The path forward for quantum computing

By Ivan Ostojic and Rodney Zemmel

This post is based on a roundtable with John Martinis, professor of physics at UC Santa Barbara; Pete Shadbolt, cofounder of PsiQuantum; and Matt Trevithick, COO of Google Quantum AI.

For any emerging technology, the concentration of activity and investment around it says a lot about its maturity and what lies ahead. The vast majority of investment in quantum computing to date—more than 80 percent—is going into hardware or its components, which are needed to unlock the opportunity. The next phase will focus more on software and applications. This area is currently receiving interest from start-ups but not on the same level of broad support as hardware.

Sizing the prize

Despite the uncertain timetable and path forward for quantum computing, companies are salivating over the potentially massive market opportunity. For example, charge-transport modeling in the battery-technology business could be worth at least $5 billion yearly. Big pharma could apply quantum computing to protein structure and interactions, an opportunity worth $200 billion. Telecoms could use it to optimize their capital spending, worth a potential $50 billion to $70 billion. These applications are just a small sample of the value at stake.

For the next decade, quantum computing will likely act as a coprocessor for the existing classical implementations of artificial intelligence (AI), which rely on processing very large amounts of data. It could also excel in other applications, such as pattern detection and optimizations, which may be very useful to some AI algorithms.

The road to viability

The technical path for bringing quantum computing to market remains unclear, but several big tech firms and start-ups have set a goal of creating a functional industrial quantum computer in ten years. Some players have set an intermediate milestone of creating an error-corrected quantum computer that fuses superconducting qubits. In a major development, in July 2020 Google established a road map for getting to an error-corrected quantum computer by the end of the decade. About a month after that, a Chinese group proposed a very similar road map; and a month after that, IBM published its almost identical road map.

Multiple approaches are being employed to overcome the two key obstacles for producing an industrial quantum computer: scalability and reliability (noise reduction) of the underlying qubits.

Scalability refers to the challenge of producing interconnected qubits in large quantities. This challenge is supposed to be overcome by the industrialization and standardization of how qubits are produced. Companies can also take advantage of setups that can rely on the existing knowledge of semiconductor electronics—for example, either leveraging silicon-based setups or superconducting qubits.

Reliability, or noise reduction, has been a challenge from the onset of quantum computing because the quantum states need to stay entangled over long periods of time for the quantum computer to operate reliably. Quantum error correction and quantum repeaters have reduced the problem; companies have also investigated topological protection of quantum states (that is, making states noise-free by design).

A sizable commitment of resources

The challenge of bringing quantum computing to market is massive—comparable to the human genome project or landing on the moon. A few guideposts reinforce the daunting scale of the challenge. One estimate is that it takes about 200 scientists and engineers to develop a new silicon-based microprocessor, if the team has experience with the process and draws on 70 years of innovation in the semiconductor industry. By contrast, SpaceX now employs about 10,000 people pursuing the goal of colonizing Mars.

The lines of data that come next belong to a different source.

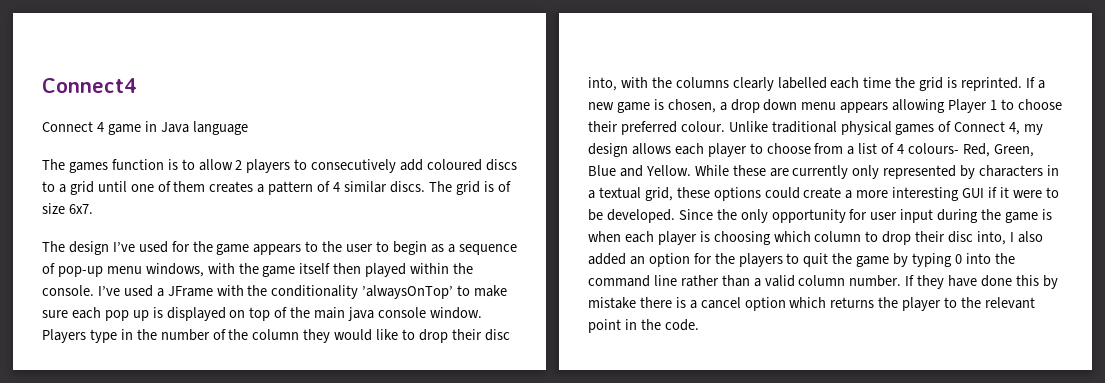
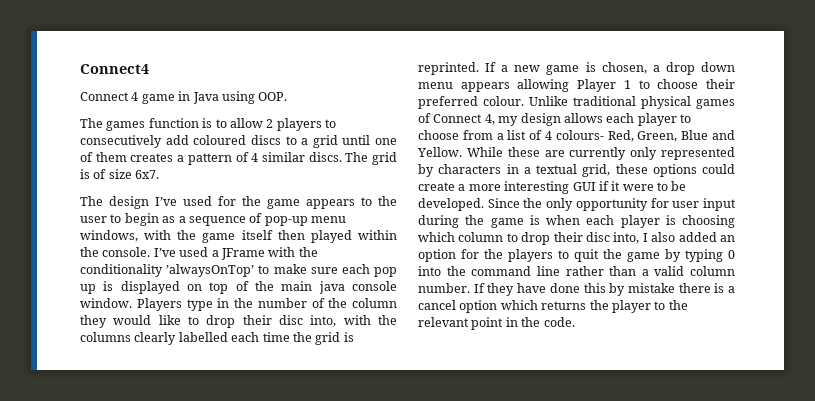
[192,121,248,135] language -> [221,91,288,104] using OOP.

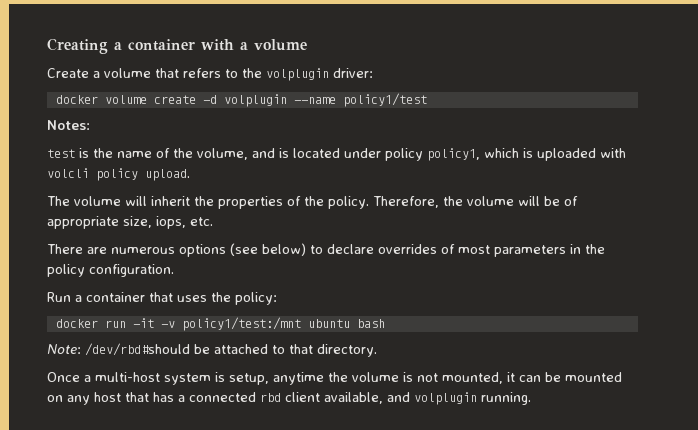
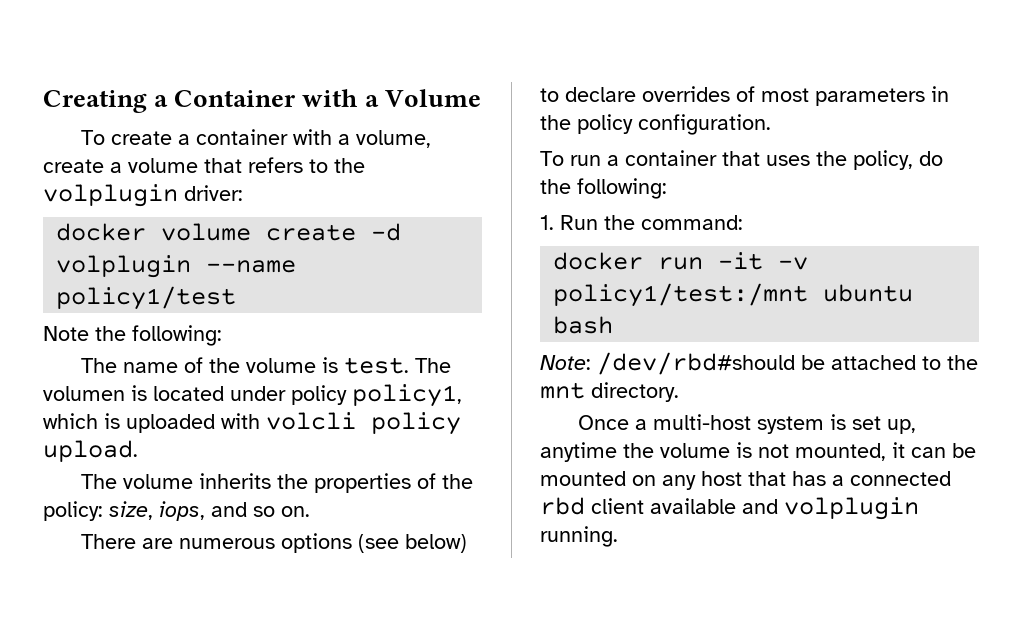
(122, 46) none -> [174,89,481,107] [80,130,190,145] Container with a Volume // To create a
[254,39,307,51] [47,68,89,78] volume // Create -> [355,130,431,148] [43,159,104,173] volume, create
[47,120,90,130] [47,148,275,160] Notes: // test is the name of the volume, and -> [43,325,222,346] [80,357,451,374] [43,386,125,401] Note the following: // The name of the volume is test. The volumen
[125,196,190,206] will inherit -> [198,473,271,489] inherits
[328,196,578,209] [47,216,213,229] policy. Therefore, the volume will be of appropriate size, iops, etc. -> [43,501,310,521] policy: size, iops, and so on.
[47,292,71,302] Run -> [540,151,601,166] To run
[235,292,277,305] policy: -> [853,150,943,170] [540,178,667,199] [540,215,743,230] policy, do the following: // 1. Run the command:
[289,344,313,354] that -> [947,355,978,370] [540,382,585,399] the mnt
[229,373,269,385] setup, -> [851,416,916,434] set up,
[324,392,383,404] available, -> [650,498,736,514] available

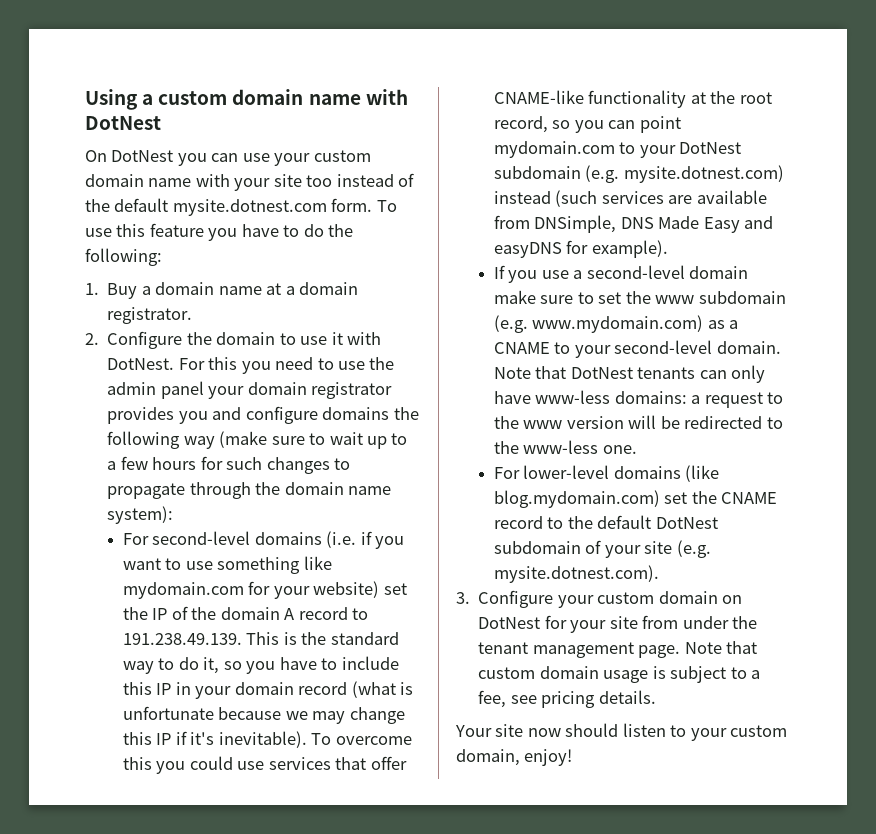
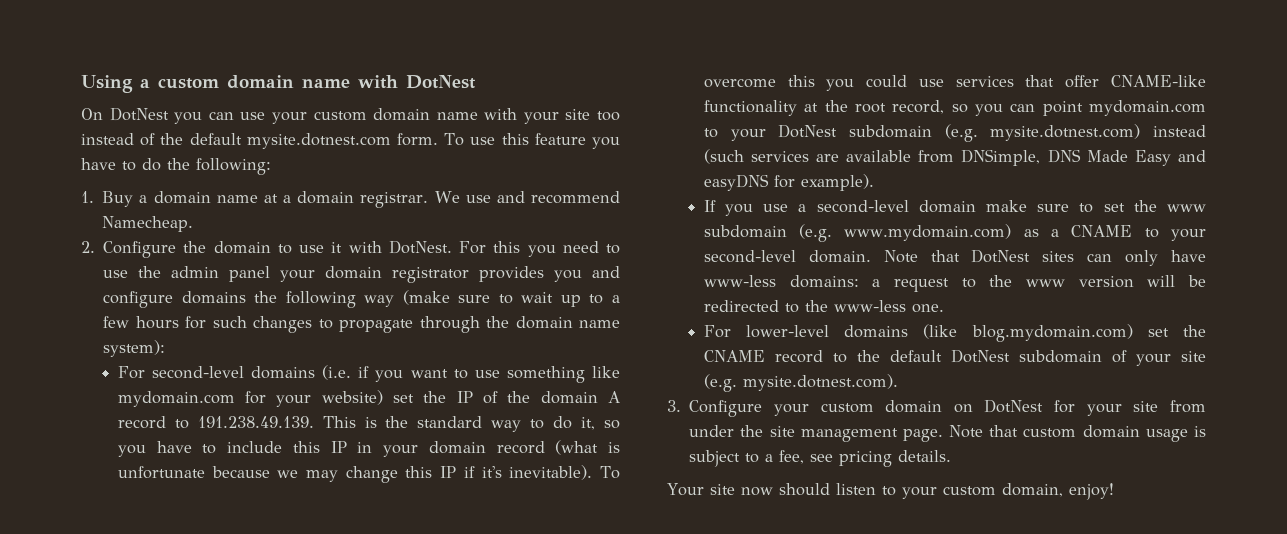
[107,307,193,324] registrator. -> [360,191,620,208] [102,216,194,232] registrar. We use and recommend Namecheap.
[637,367,696,379] tenants -> [1042,251,1075,262] sites
[478,642,529,654] tenant -> [769,426,795,437] site

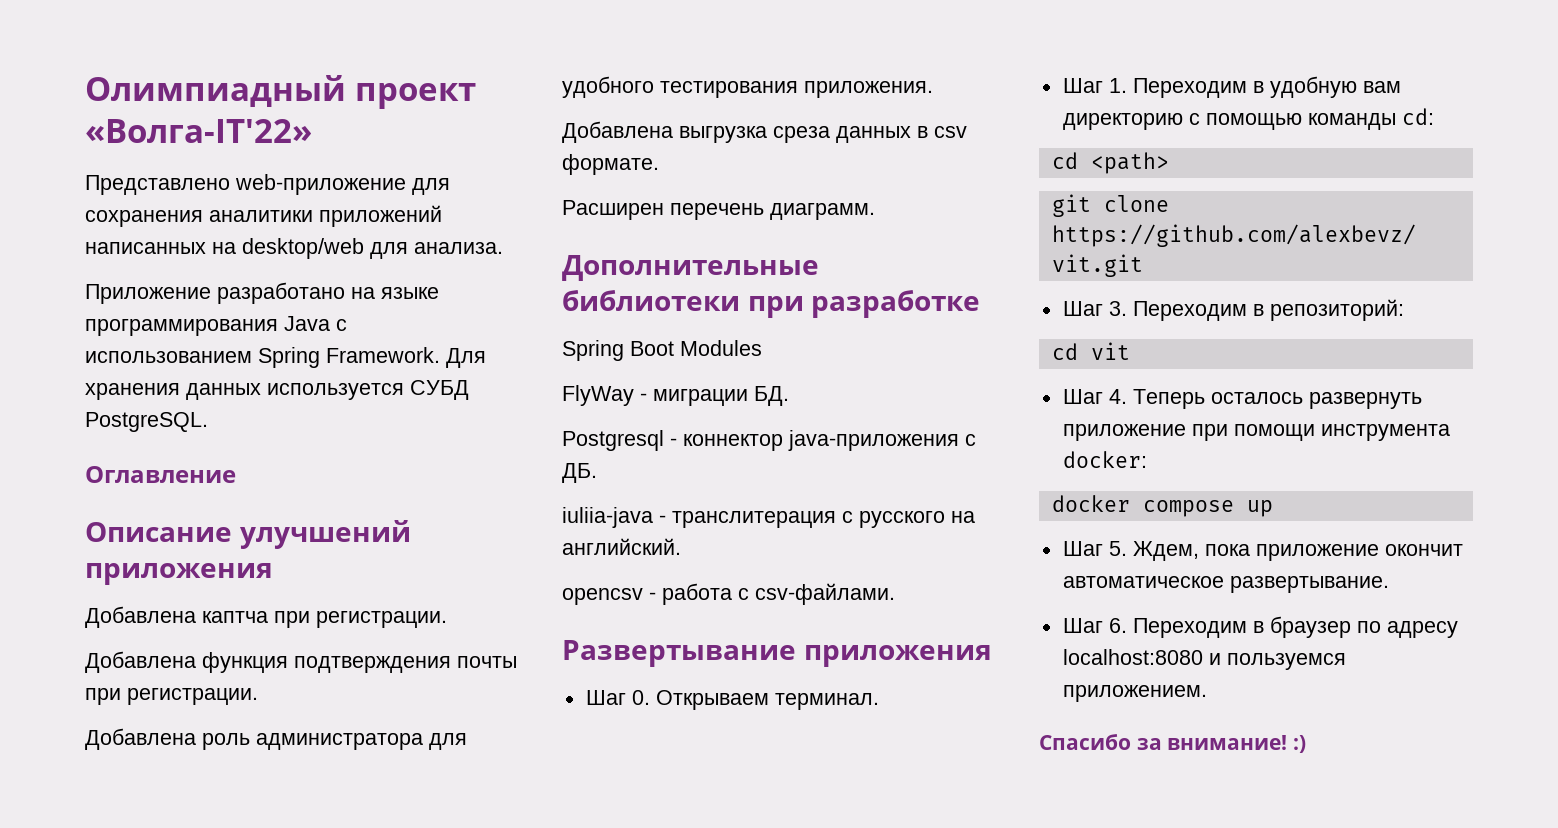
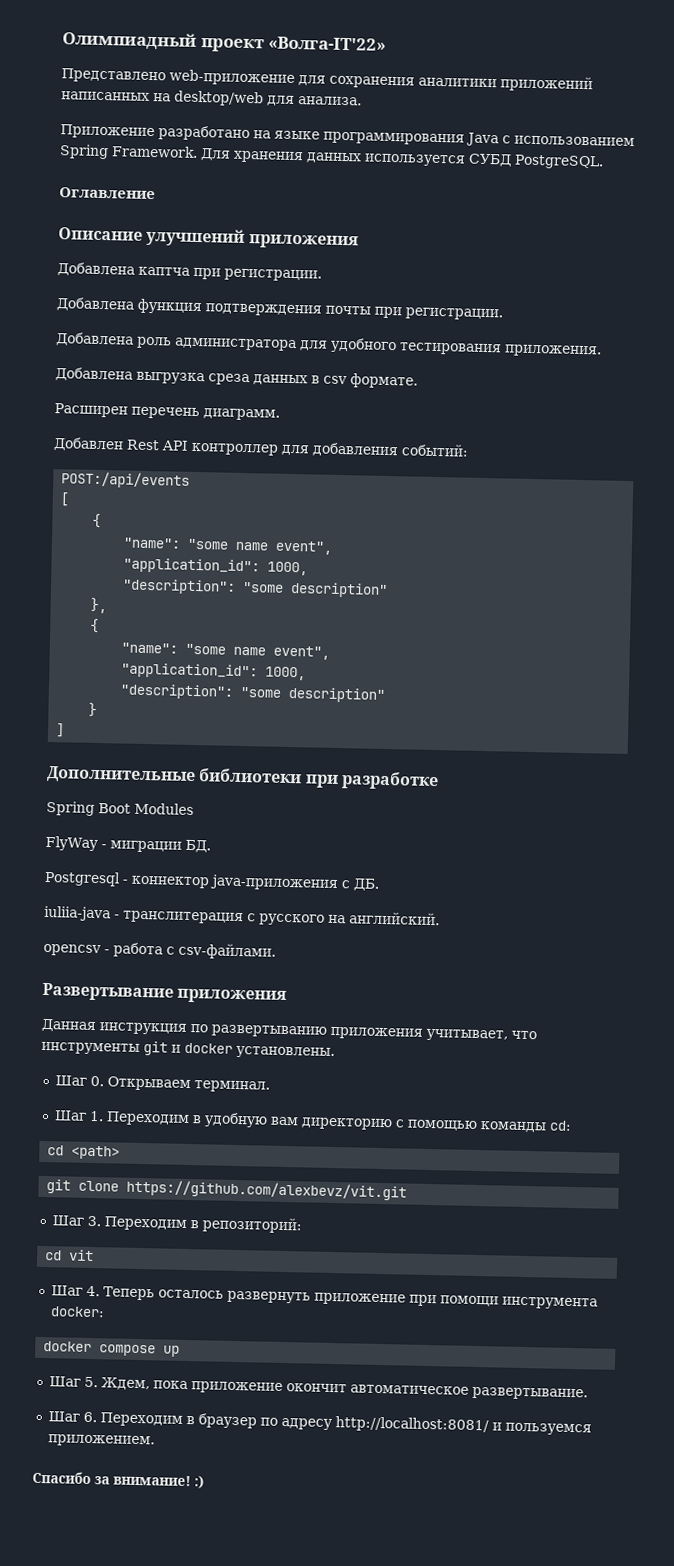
(875, 211) none -> [53,437,469,458] [61,471,191,489] [60,492,70,507] [92,513,102,529] [123,537,334,555] [123,557,309,576] [122,578,389,599] [90,597,108,614] [90,618,100,634] [121,642,331,660] [121,662,307,681] [120,683,386,703] [88,702,98,718] [55,723,66,738] // Добавлен Rest API контроллер для добавления событий: // POST:/api/events // [ // { // "name": "some name event", // "application_id": 1000, // "description": "some description" // }, // { // "name": "some name event", // "application_id": 1000, // "description": "some description" // } // ]
(992, 656) none -> [41,1018,537,1042] [41,1041,335,1060] // Данная инструкция по развертыванию приложения учитывает, что инструменты git и docker установлены.
[1062,649,1203,665] localhost:8080 -> [334,1416,489,1434] http://localhost:8081/

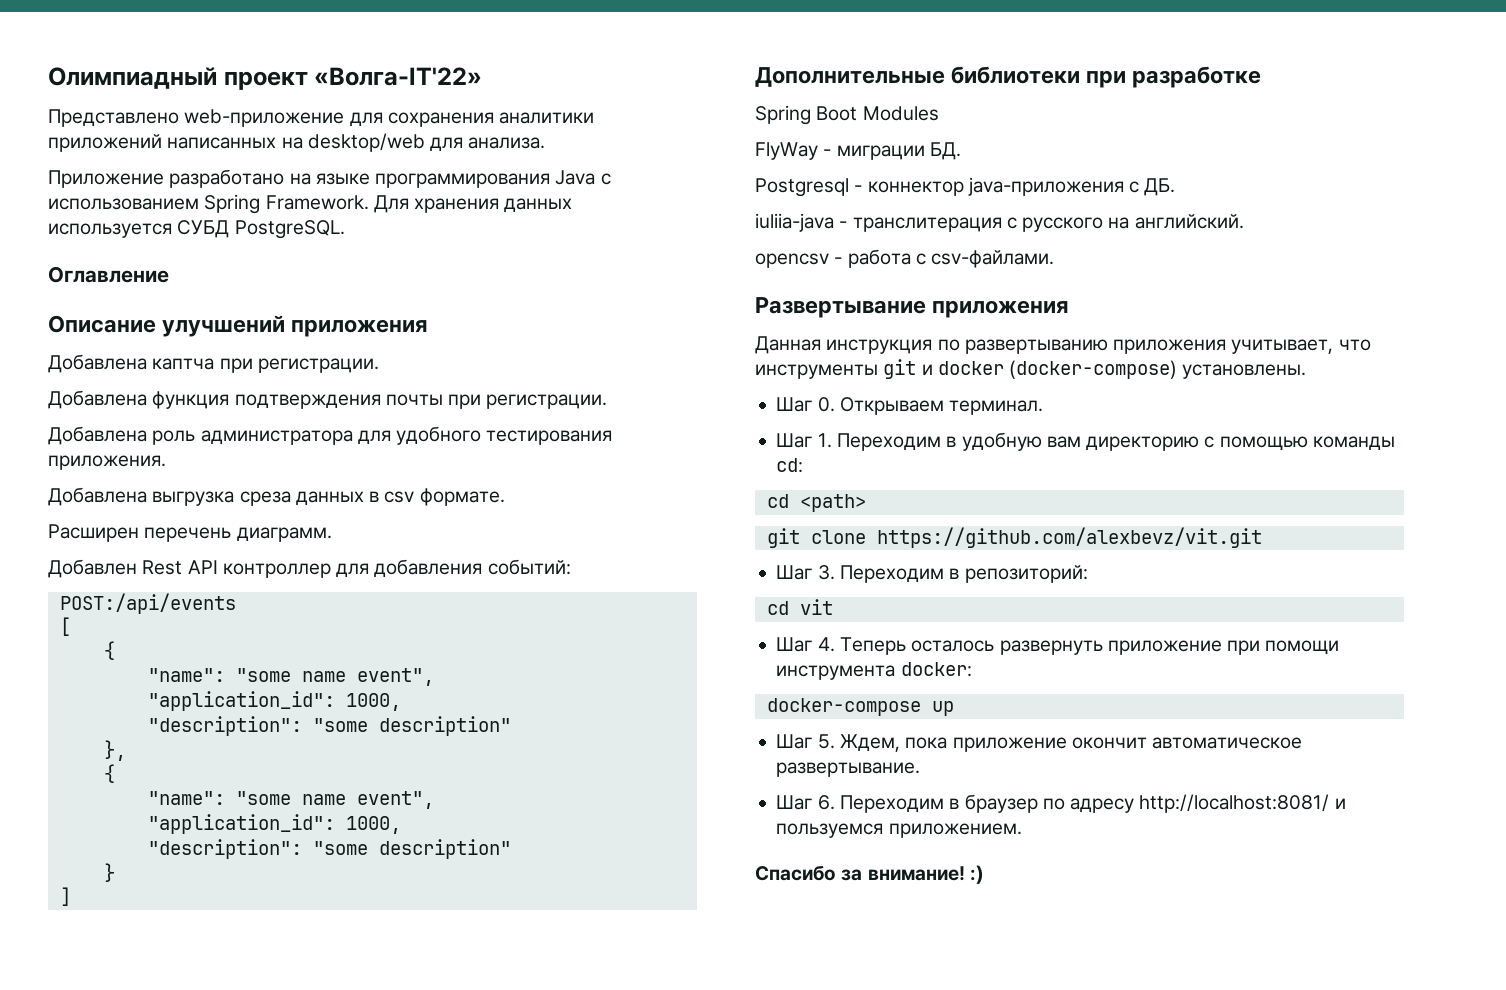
(233, 1048) none -> [1009,360,1178,379] (docker-compose)
[43,1341,157,1357] docker compose -> [766,698,921,716] docker-compose

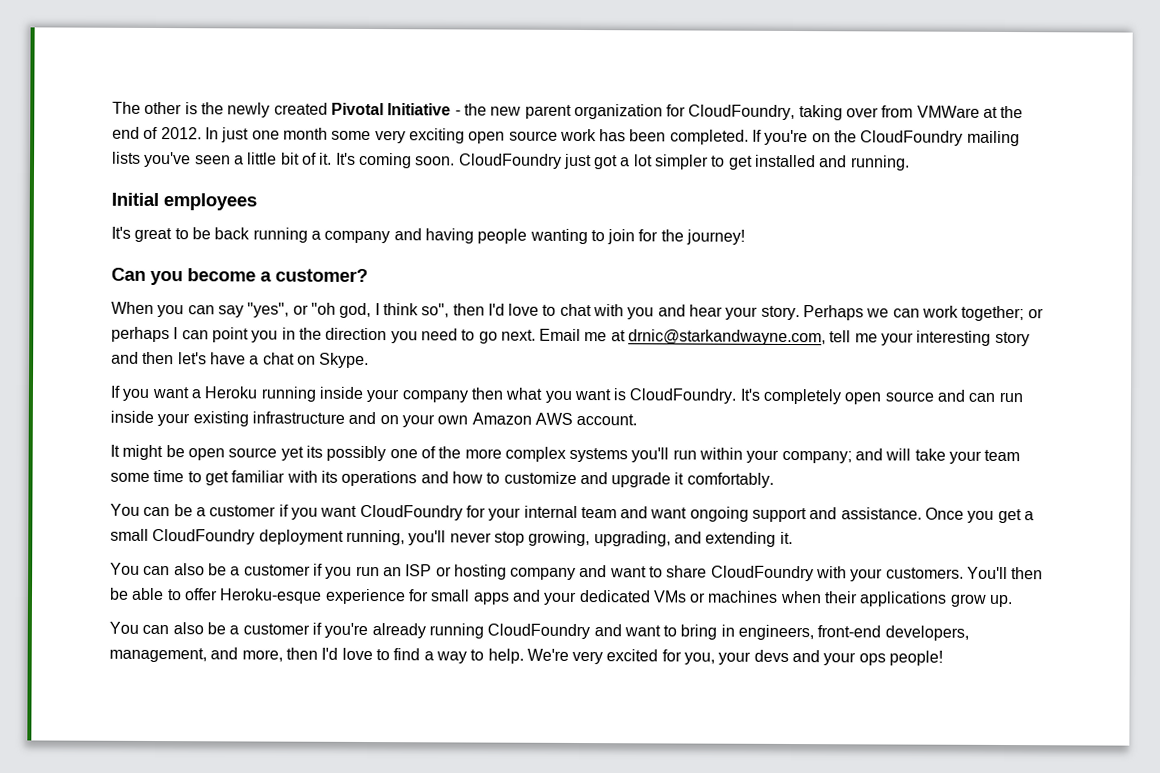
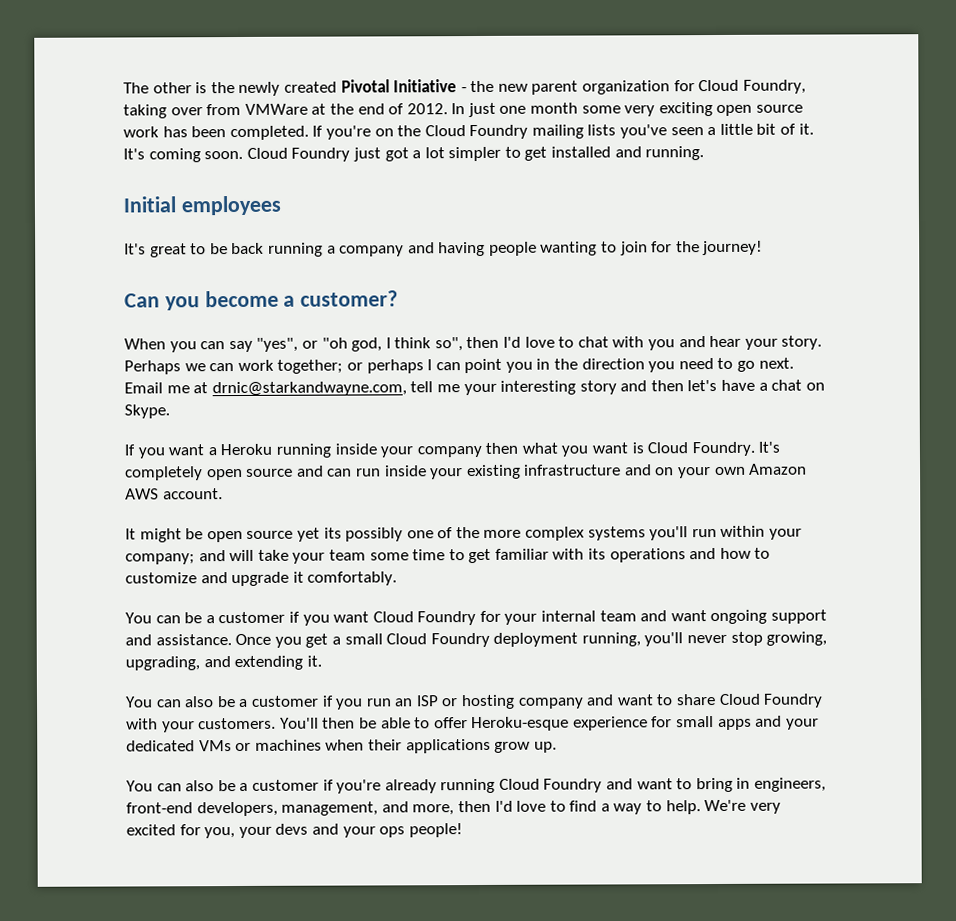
[688,104,796,121] CloudFoundry, -> [698,79,806,94] Cloud Foundry,
[860,130,964,146] CloudFoundry -> [424,124,529,140] Cloud Foundry
[458,153,562,169] CloudFoundry -> [246,147,351,162] Cloud Foundry
[629,388,737,404] CloudFoundry. -> [647,441,755,457] Cloud Foundry.
[359,504,463,521] CloudFoundry -> [372,611,477,626] Cloud Foundry
[152,528,256,545] CloudFoundry -> [386,632,490,648] Cloud Foundry
[710,565,814,582] CloudFoundry -> [718,693,824,708] Cloud Foundry
[487,623,591,640] CloudFoundry -> [498,778,603,793] Cloud Foundry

The time and resources it will take to develop a quantum computer falls somewhere between those two examples, because it involves not only producing the quantum processor but also building a supply chain around it. Convening a team of that scale and caliber for an extended period—say, a decade—to build a quantum computer requires deep pockets. That means a limited number of organizations globally can mount an effort with sufficient scale and duration to build a quantum computer.

The capital required to get there also represents a major hurdle. But with enough money, scientists and engineers will eventually be able to overcome the challenges of building a quantum computer—and unlock significant market opportunities.

A demand beacon to focus the effort

To support and possibly accelerate this process, researchers will need an appropriate signal from the market so that resources and talent can be mobilized and directed on an ongoing basis. If the business community were to come together and settle on a few primary use cases—for example, a new battery chemistry or a new approach to carbon sequestration—or a specific problem to solve, it would give researchers a defined target.

One of the greatest feats of innovation, the Apollo mission (the original moon shot), had a clear, tangible goal: getting to the moon. This target focused the attention and talents of smart people on figuring out exactly how powerful a spacecraft would be needed to get there.

A technological feat such as quantum computing feels impossible and just beyond the horizon line—until it is suddenly viable. The progression to the creation of an industrial quantum computer will be marked by a multitude of incremental successes and the persistent focus of resources and talent.

Ivan Ostojic is a partner in McKinsey’s Zurich office, and Rodney Zemmel is a senior partner in the New York office.